↑Questa persona si trova negli autori terminante anche in i. Spesso si erra, pure in Toscana, nell’uso della terza persona del singolare imperativo dei verbi in ere, e per conseguenza nella prima e terza del presente congiuntivo, col dare a quelle la desinenza in i; per la ragione che i verbi in are appunto terminano detta persona in i, e la seconda del congiuntivo dei verbi in ere ha le due forme, in a e in i. Ben si dice (ella) pigli da pigliare; ma (ella) prenda e non prendi da prendere; benché si possa dire bisogna che tu prendi. Che fa se ne trovi anche nel Boccaccio? Dio non voglia ch’io SOFFERI che mio marito sia seppellito a guisa d’un cane. B. Io dico che non è da imitarsi per non confondere ogni cosa. Un esempio cotale lo trovo in una lettera del Giordani al Monti: O siano fasti consolari, o minori che SEGUINO i giorni vietati al pretore, ecc.; dove è detto seguino in luogo di seguano. Altri fanno l’errore contrario, cioè di terminare in a i verbi in are; per esempio, bisogna che io canto, che io suona, in luogo di canti e suoni.

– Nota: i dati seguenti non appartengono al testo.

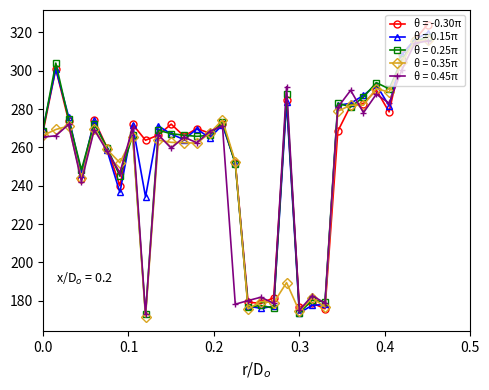

True or false: θ = 0.35π has more than 0 interior local peaks.

True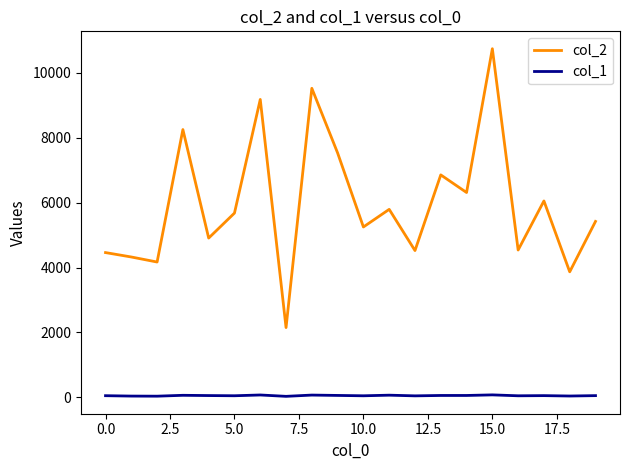

What is the maximum value shown in the chart?

10743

↑Il Galateo del Casa dice: Questo vi manda significando il vescovo, e pregandovi che voi v’INGEGNIATE del tutto di rimuoverne. In una edizione trovai ingegnate, senza la i, per errore di stampa; però che alla seconda persona plurale del presente congiuntivo, ai verbi che finiscono in gnare, non si può levare la i; e bisogna dire ingegniate, vergogniate, guadagniate; come è necessario protrarre le vocali delle sillabe cia e gia in procacciamo, procacciate, adagiamo, adagiate, nell’imperativo e nel congiuntivo, alquanto più lunghe che nelle stesse forme che appartengono all’indicativo. Uno error romanesco è quello di dire vi prego che m’aspettate, in luogo di aspettiate.
↑Questo può essere imperfetto di tempo futuro, e di tempo passato; e si chiama imperfetto, non tanto per il tempo indeterminato che esprime, quanto per l’incertezza del caso.